*Problem description*: Look for "List each element's" in the entries below. Then write out exactly the line that holds it and every line after it, to the last, and nothing else.

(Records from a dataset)
====
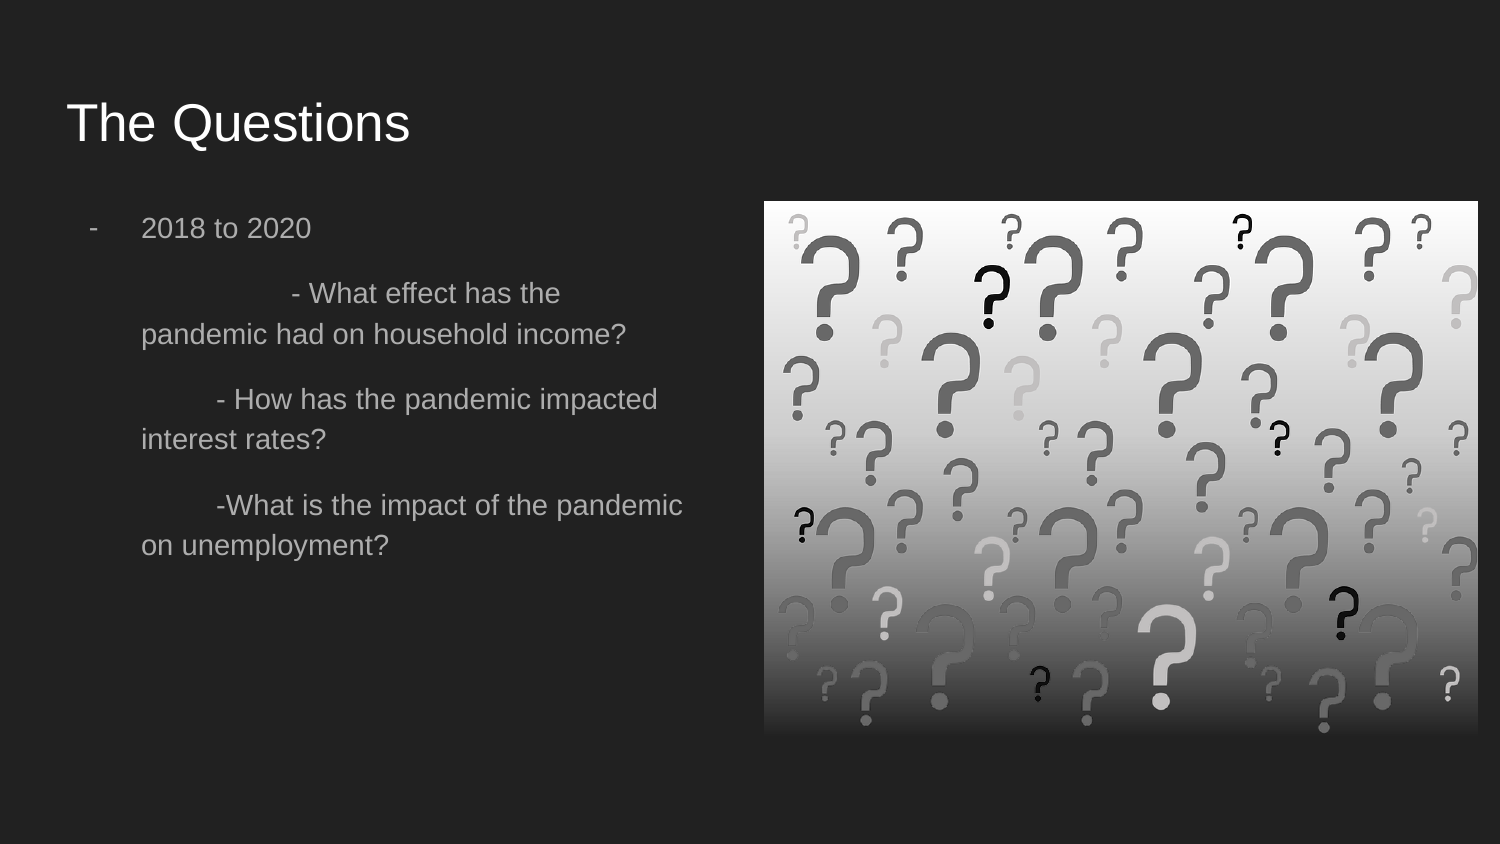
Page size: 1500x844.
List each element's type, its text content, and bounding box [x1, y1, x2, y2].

title The Questions [51, 72, 1449, 167]
list 2018 to 2020 - What effect has the pandemic had on household income? - How has the pandemic impacted interest rates? -What is the impact of the pandemic on unemployment? [51, 189, 708, 750]
picture [764, 201, 1478, 737]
====
*Answer for the task*:
List each element's type, its text content, and bounding box [x1, y1, x2, y2].

title The Questions [51, 72, 1449, 167]
list 2018 to 2020 - What effect has the pandemic had on household income? - How has the pandemic impacted interest rates? -What is the impact of the pandemic on unemployment? [51, 189, 708, 750]
picture [764, 201, 1478, 737]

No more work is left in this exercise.